- **Task instructions**
Lines in the data below that contain the word "HUGO" are to be copied.

════════

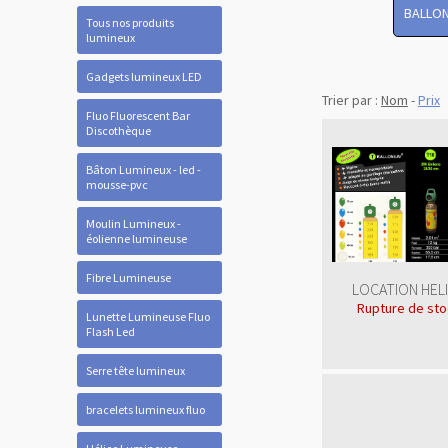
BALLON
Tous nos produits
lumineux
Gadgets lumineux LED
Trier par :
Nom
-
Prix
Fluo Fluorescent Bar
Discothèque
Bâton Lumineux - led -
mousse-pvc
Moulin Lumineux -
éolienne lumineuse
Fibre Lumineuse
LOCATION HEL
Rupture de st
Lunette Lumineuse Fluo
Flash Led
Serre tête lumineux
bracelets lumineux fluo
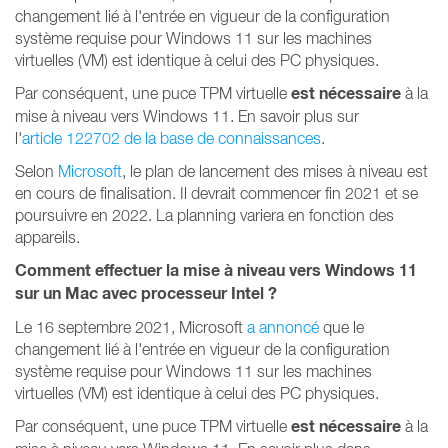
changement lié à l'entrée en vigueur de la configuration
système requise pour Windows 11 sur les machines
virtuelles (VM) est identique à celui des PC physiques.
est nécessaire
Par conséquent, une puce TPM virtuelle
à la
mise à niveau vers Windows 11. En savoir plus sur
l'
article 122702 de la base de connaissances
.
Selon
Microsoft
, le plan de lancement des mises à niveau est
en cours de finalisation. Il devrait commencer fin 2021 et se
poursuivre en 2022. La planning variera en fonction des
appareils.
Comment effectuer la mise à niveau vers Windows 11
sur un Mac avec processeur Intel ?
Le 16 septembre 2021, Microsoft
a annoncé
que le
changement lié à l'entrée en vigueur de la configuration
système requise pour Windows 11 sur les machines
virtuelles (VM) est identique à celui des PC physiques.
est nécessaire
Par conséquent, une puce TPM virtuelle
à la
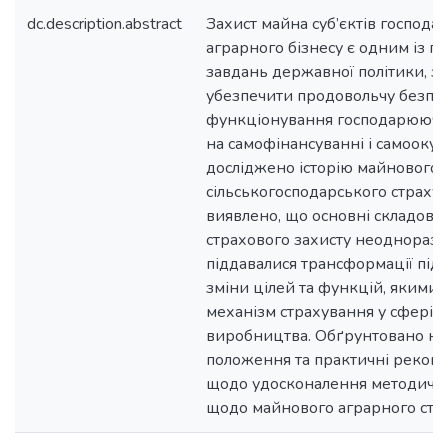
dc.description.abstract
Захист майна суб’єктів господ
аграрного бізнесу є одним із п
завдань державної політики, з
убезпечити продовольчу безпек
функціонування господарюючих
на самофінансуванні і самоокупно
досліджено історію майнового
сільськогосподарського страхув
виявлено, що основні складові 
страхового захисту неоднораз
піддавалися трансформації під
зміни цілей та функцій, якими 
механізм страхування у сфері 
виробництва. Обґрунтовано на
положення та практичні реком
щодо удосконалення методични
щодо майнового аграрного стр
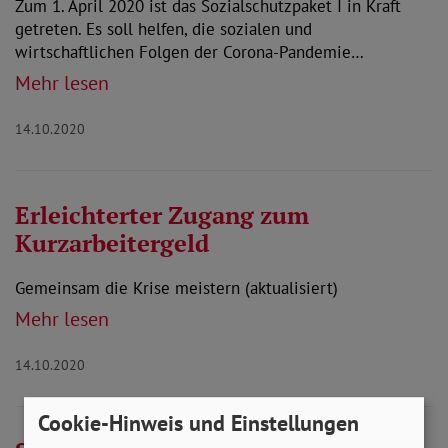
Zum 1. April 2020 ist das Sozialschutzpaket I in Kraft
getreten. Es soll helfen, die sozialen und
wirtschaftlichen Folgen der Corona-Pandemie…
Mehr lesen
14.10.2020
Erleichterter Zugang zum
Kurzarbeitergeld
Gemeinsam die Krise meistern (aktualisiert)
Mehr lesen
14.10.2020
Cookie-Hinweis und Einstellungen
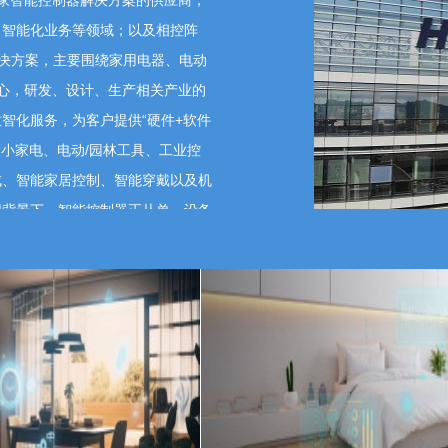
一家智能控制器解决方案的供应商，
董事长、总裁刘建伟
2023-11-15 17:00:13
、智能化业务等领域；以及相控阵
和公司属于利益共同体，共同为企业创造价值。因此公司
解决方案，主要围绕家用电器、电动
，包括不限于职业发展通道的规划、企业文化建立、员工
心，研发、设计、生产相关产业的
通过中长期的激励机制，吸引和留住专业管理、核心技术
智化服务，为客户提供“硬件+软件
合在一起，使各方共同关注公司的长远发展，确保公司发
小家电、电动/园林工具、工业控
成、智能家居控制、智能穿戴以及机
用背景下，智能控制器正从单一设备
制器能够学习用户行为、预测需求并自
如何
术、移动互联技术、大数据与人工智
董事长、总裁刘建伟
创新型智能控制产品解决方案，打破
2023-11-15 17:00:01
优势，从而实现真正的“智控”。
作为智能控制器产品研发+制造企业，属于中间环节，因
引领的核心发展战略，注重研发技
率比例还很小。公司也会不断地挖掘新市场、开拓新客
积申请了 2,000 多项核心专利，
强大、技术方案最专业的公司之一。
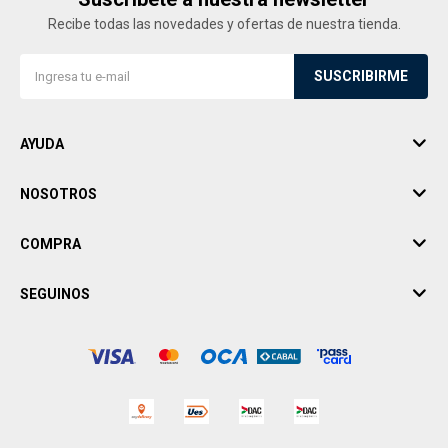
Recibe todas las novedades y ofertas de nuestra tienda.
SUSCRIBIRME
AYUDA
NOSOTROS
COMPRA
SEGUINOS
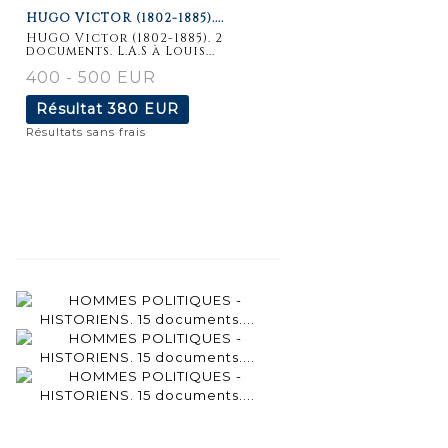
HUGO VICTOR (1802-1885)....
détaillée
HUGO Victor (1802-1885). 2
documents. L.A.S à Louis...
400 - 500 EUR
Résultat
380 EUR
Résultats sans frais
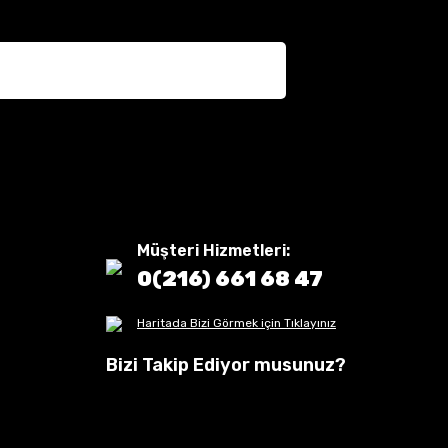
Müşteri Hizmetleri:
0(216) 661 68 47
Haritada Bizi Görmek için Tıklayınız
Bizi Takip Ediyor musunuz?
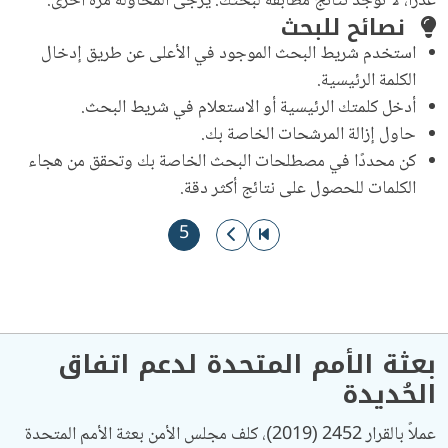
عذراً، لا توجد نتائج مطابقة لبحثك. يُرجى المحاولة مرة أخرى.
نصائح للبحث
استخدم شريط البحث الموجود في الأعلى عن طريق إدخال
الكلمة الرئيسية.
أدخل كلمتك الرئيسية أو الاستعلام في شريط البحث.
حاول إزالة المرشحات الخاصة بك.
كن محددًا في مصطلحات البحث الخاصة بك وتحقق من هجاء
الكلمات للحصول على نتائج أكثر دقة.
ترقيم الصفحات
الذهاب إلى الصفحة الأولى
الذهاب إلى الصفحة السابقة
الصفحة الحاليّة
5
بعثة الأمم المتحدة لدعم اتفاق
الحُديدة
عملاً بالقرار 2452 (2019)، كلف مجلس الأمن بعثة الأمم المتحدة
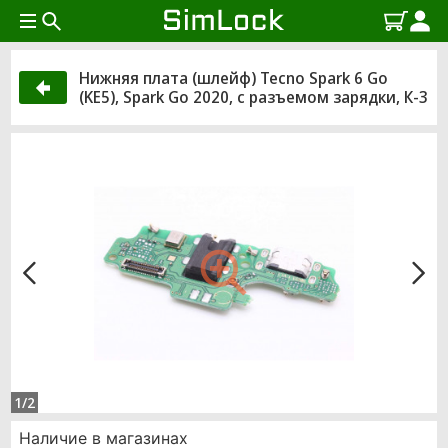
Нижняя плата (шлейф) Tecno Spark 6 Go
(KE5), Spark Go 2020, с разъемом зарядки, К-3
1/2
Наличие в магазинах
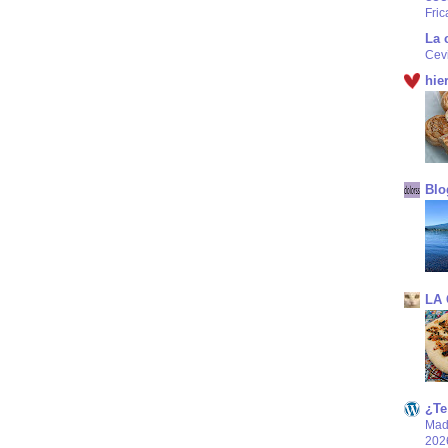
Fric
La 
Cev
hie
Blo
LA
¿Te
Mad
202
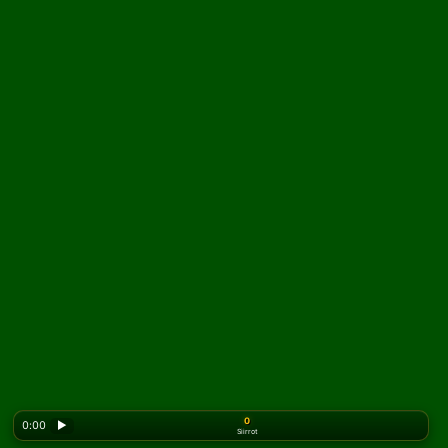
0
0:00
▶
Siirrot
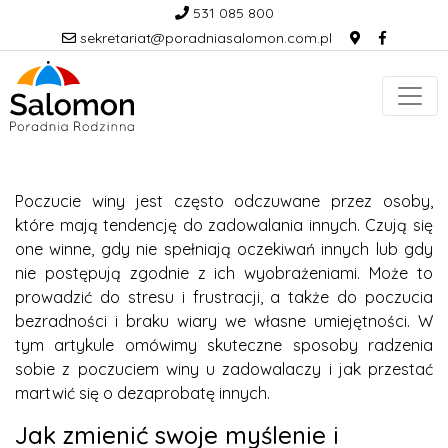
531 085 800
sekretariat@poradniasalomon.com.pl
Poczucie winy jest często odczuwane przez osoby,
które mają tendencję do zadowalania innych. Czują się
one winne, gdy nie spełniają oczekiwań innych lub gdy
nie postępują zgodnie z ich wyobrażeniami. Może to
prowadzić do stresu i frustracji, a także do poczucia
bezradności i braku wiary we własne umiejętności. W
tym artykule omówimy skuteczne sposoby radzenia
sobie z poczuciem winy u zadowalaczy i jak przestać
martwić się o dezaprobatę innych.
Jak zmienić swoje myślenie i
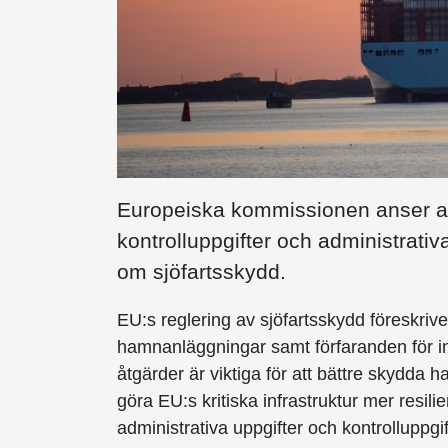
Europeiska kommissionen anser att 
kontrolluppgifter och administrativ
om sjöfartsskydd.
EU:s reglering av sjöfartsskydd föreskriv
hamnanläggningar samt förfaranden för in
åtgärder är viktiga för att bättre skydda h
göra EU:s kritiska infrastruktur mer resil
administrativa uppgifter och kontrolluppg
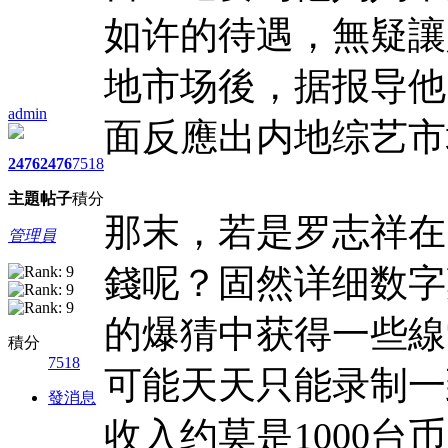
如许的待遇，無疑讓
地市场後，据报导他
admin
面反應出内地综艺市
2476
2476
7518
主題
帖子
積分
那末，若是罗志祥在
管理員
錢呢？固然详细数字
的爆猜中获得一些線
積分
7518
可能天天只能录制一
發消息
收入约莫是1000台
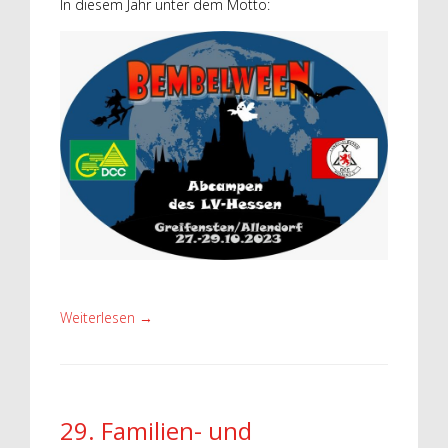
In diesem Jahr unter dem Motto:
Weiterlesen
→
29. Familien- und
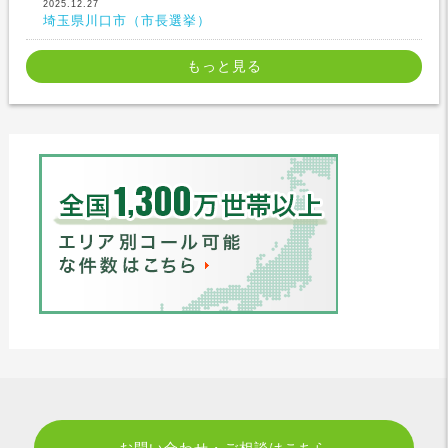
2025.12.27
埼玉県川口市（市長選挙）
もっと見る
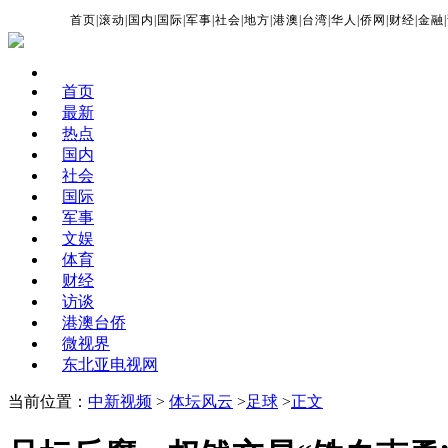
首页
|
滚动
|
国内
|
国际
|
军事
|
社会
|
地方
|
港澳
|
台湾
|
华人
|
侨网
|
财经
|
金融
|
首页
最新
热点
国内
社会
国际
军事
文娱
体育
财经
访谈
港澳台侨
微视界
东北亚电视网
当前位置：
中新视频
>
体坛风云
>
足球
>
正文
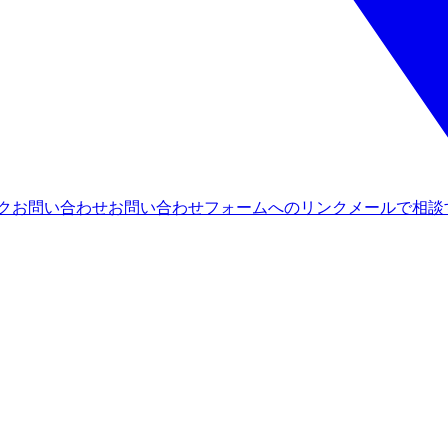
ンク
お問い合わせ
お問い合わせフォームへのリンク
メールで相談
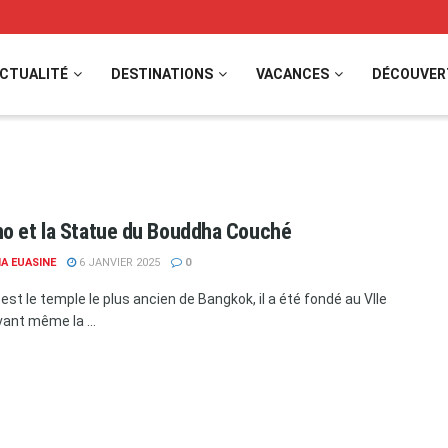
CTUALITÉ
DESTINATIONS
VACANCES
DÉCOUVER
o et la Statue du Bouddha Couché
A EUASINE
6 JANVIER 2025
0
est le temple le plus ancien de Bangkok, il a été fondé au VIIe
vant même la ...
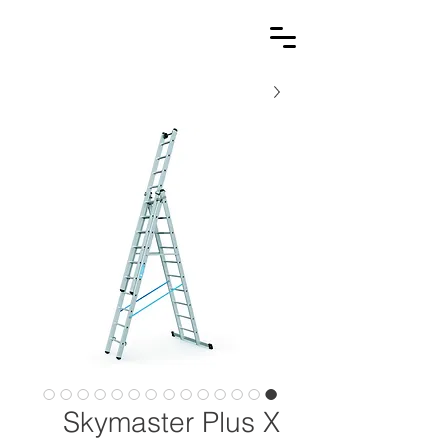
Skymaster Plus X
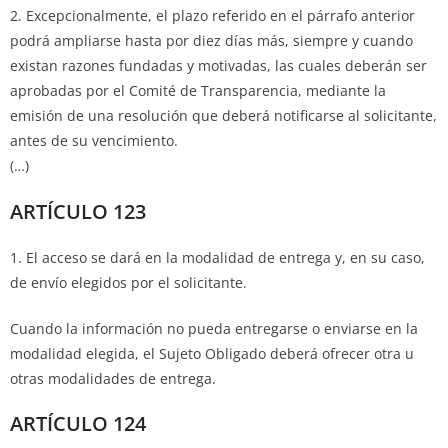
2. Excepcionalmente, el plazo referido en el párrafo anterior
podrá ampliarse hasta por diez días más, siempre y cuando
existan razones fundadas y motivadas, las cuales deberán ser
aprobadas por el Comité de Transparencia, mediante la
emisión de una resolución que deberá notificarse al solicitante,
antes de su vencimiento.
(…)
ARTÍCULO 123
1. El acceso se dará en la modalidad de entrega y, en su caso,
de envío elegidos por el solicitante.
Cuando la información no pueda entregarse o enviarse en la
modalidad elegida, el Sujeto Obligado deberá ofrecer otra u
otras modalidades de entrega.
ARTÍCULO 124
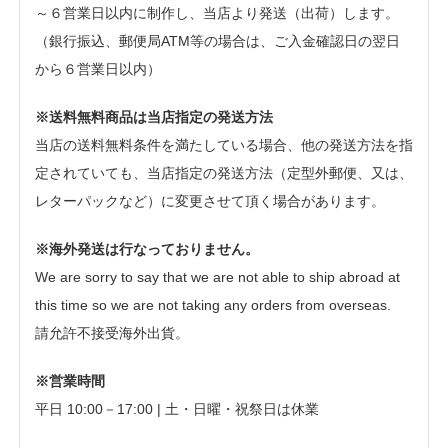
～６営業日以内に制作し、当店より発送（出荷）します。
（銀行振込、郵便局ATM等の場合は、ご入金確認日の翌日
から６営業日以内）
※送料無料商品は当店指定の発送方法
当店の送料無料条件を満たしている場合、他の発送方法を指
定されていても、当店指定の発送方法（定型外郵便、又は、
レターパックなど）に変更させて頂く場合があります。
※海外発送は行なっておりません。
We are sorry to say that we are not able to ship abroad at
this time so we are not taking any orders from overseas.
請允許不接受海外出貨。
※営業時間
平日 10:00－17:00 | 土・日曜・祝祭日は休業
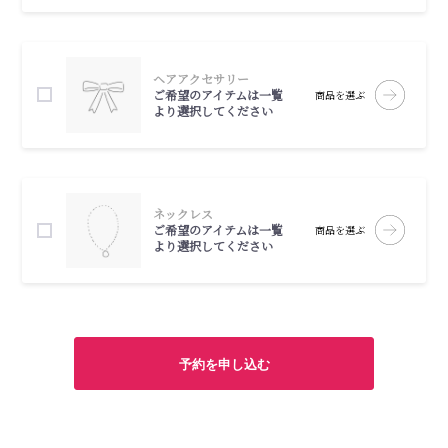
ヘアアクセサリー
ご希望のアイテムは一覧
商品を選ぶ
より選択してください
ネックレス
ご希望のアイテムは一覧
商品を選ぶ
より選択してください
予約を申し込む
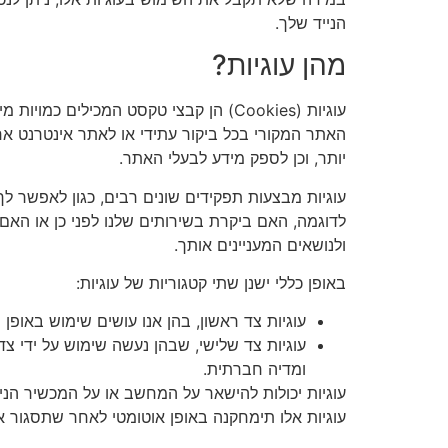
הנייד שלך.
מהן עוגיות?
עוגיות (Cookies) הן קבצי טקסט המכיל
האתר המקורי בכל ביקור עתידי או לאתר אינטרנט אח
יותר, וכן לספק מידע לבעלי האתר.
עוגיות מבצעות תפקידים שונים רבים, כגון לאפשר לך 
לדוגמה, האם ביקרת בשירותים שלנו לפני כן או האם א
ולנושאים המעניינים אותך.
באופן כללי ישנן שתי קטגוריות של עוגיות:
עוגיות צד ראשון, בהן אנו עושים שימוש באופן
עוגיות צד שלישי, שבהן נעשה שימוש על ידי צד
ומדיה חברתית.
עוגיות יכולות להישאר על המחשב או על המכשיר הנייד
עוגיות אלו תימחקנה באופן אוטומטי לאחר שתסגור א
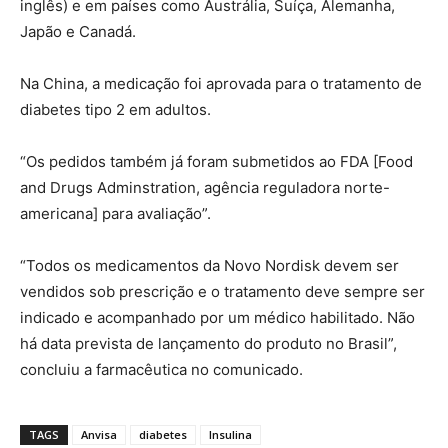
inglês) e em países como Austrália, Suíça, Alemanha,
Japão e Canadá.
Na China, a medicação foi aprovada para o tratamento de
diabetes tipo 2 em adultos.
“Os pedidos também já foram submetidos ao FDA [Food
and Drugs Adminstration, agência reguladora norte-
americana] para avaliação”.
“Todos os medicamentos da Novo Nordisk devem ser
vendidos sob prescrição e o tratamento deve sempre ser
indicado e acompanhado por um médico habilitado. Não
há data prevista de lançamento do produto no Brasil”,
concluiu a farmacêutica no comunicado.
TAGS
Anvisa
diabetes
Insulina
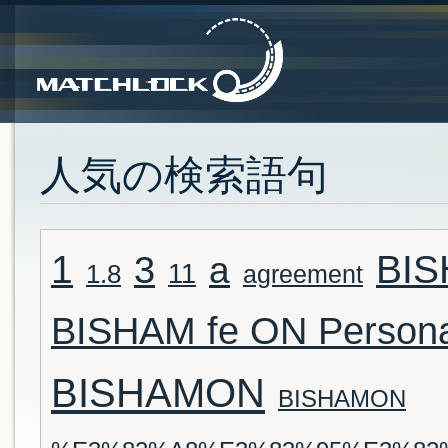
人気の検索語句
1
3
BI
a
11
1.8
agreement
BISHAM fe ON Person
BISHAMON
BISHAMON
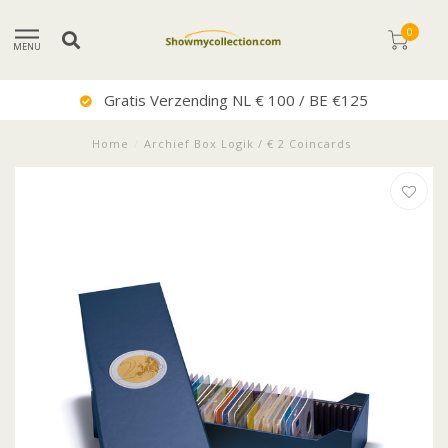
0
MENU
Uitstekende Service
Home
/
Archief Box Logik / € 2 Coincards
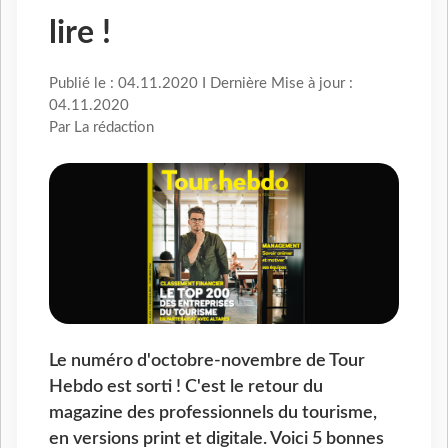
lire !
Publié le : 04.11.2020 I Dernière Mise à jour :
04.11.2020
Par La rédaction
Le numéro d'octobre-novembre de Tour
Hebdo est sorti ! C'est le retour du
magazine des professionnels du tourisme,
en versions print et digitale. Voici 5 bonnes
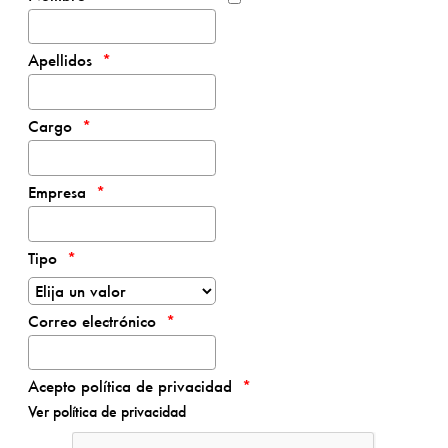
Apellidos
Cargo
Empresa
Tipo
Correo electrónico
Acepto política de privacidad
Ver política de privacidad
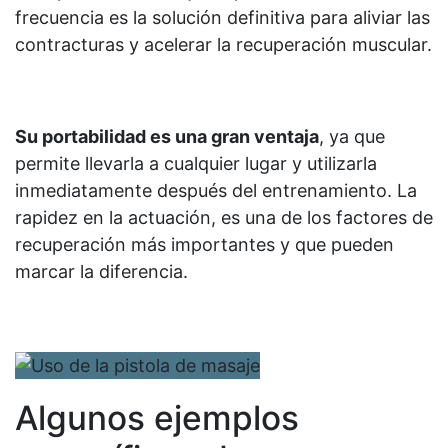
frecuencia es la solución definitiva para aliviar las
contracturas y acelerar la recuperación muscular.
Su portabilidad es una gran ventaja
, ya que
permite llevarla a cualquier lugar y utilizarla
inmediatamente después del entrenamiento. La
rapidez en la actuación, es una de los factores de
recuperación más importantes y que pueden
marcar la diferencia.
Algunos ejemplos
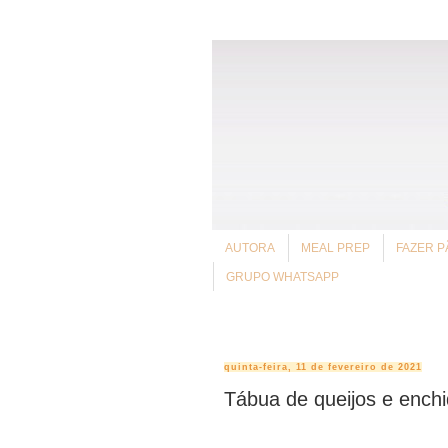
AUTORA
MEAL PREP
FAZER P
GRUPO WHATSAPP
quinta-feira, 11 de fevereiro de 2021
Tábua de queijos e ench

════════

- **Exercise output**
HUGO VICTOR (1802-1885)....
HUGO Victor (1802-1885). 2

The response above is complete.